Coinbase crushes Q2 expectations, notes Q3 trading volume is trending lower

After the bell today, Coinbase reported another period of impressive results in its second quarter earnings report. During the quarter, Coinbase’s total revenue reached $2.23 billion, which helped the company generate net income of $1.61 billion in the three-month period. The company benefited from a one-time line item worth $737.5 million, which stemmed from what […]

After the bell today, Coinbase reported another period of impressive results in its second quarter earnings report.

During the quarter, Coinbase’s total revenue reached $2.23 billion, which helped the company generate net income of $1.61 billion in the three-month period. The company benefited from a one-time line item worth $737.5 million, which stemmed from what Coinbase described as a “tax benefit” from its direct listing earlier the quarter.

This puts us in the odd position of leaning more heavily on the company’s adjusted EBITDA metric, a figure that we usually discount, rather than the stricter net income result. This quarter the adjusted metric is actually a bit clearer regarding the company’s regular profitability. Coinbase posted adjusted EBITDA of $1.1 billion in the period.

The company easily bested expectations, with the market expecting revenues of just $1.85 billion, and adjusted EBITDA of $961.5 million, per Yahoo Finance.

Everyone wants to fund the next Coinbase

All that’s well and good, but the company provided a fascinating set of data for us to peruse that may help us better understand where the crypto economy stands today. Let’s get into the details.

Trading volume

There are two datasets from Coinbase’s Q2 that we need. The first deals with monthly transacting users, and overall trading volume:

Seeing Coinbase continue to add MTUs in the second quarter was impressive, as was the company’s Q2 trading volume result in light of the falling platform asset figure. Quite simply, Coinbase managed to accrete trading volume despite generally falling crypto prices over the time period in question.

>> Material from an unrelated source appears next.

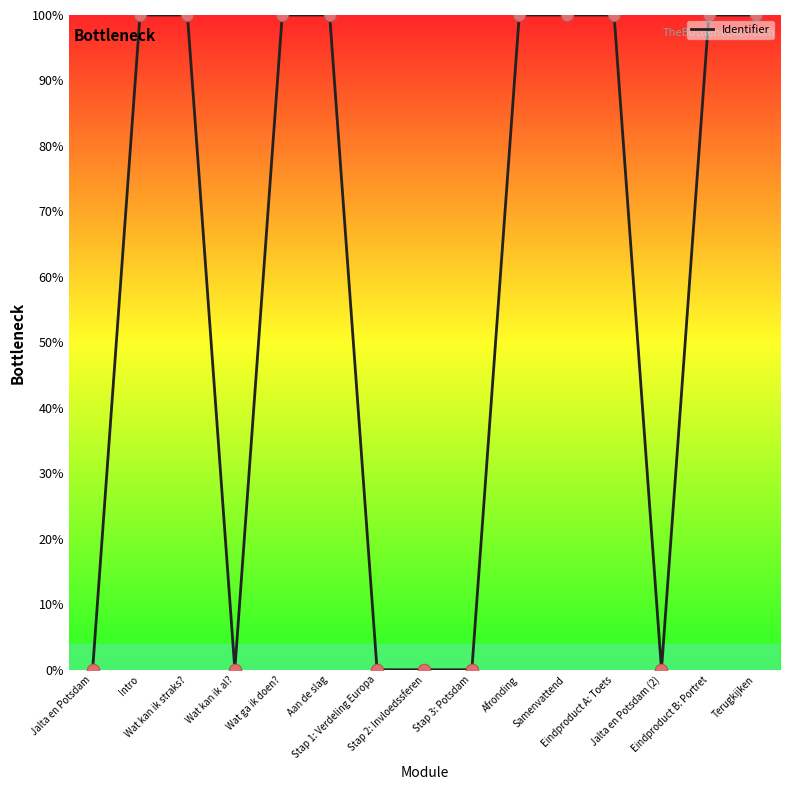

Between Stap 1: Verdeling Europa and Samenvattend, which is larger?

Samenvattend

Or as the company put it, “[d]espite price movements, we saw billions of dollars of net asset
inflows and new customers added throughout Q2.”

The next dataset deals with a breakdown of trading volume by source, and type:

The incremental growth in retail volume from Q1 2021 to Q2 2021 is impressive for a single quarter, frankly, but the pace at which Coinbase added institutional volume in the quarter is even stronger. It’s a huge result.

For the more crypto-focused than financials-focused out there, the second set of numbers is even more notable. Ethereum trading volume beat bitcoin trading volume, while “other” was more than twice what bitcoin itself managed.

A changing of the guard? The company listed three reasons for why this happened, the second of which is the most interesting. Per the earnings report:

[The mix shift was driven by] meaningful growth in Ethereum trading volumes, surpassing Bitcoin trading volumes on Coinbase for the first time driven by growth in the DeFi and NFT ecosystems (where Ethereum is an important underlying blockchain), and increased demand driven by our ETH2 staking product.

Basically, the neat stuff that the Ethereum blockchain enables is driving volume in its underlying coin, ether. Bitcoin may be the oldest crypto, but its crown may be starting to rust. Bitcoin remains the largest asset on Coinbase, at 47 percent, however.

Now let’s talk revenues.

Top line

While institutional trading volume was an impressive source of growth for Coinbase, the company’s revenue breakdown remained retail-heavy. Here’s the data:

The transaction revenue growth from Q1 to Q2 speaks for itself, and was a key driver of the company’s strong second-quarter aggregate results. But perhaps more notable was the huge differential in subscription and services revenue at the company, growing nearly 100 percent from $56.4 million in Q1 2021 to $102.6 million in the most recent period.

Certainly, Coinbase remains a transaction-led company, but in revenue terms, its third line-item is becoming material.

Now, the somewhat bad news.

What about Q3 2021?

Let’s start with how Coinbase describes the start to its third quarter:

In July, retail MTUs and total Trading Volume were 6.3 million and $57.0 billion, respectively, as crypto asset prices and crypto asset volatility declined significantly relative to Q2 levels. August month-to-date, retail MTUs and Trading Volume levels have slightly improved compared to July levels but remain lower than earlier in the year. As a result, we believe retail MTUs and total Trading Volume will be lower in Q3 as compared to Q2.

In contrast, Q2 MTUs were 8.8 million and total trading volume, pro-rated for each month of the quarter, came to $154 billion. Therefore, Coinbase had a far smaller July than what it managed on a monthly basis in Q2. That August is trending better than July is a small consolation, but it does appear that Coinbase will be a smaller business in Q3 than it was in Q1 or Q2.

If you were curious why Coinbase’s stock is not flying in the wake of its strong Q2 results, this is likely why. Of course, any serious investor in a crypto exchange is aware of how variable results can be in the sector. So a decrease after a few periods of strong results is not a huge lump to swallow.

Coinbase is worth $267.55 per share in after-hours trading as of the time of writing, off around three-quarters of a percent. That’s not even a haircut.

All told, Coinbase’s second quarter was excellent.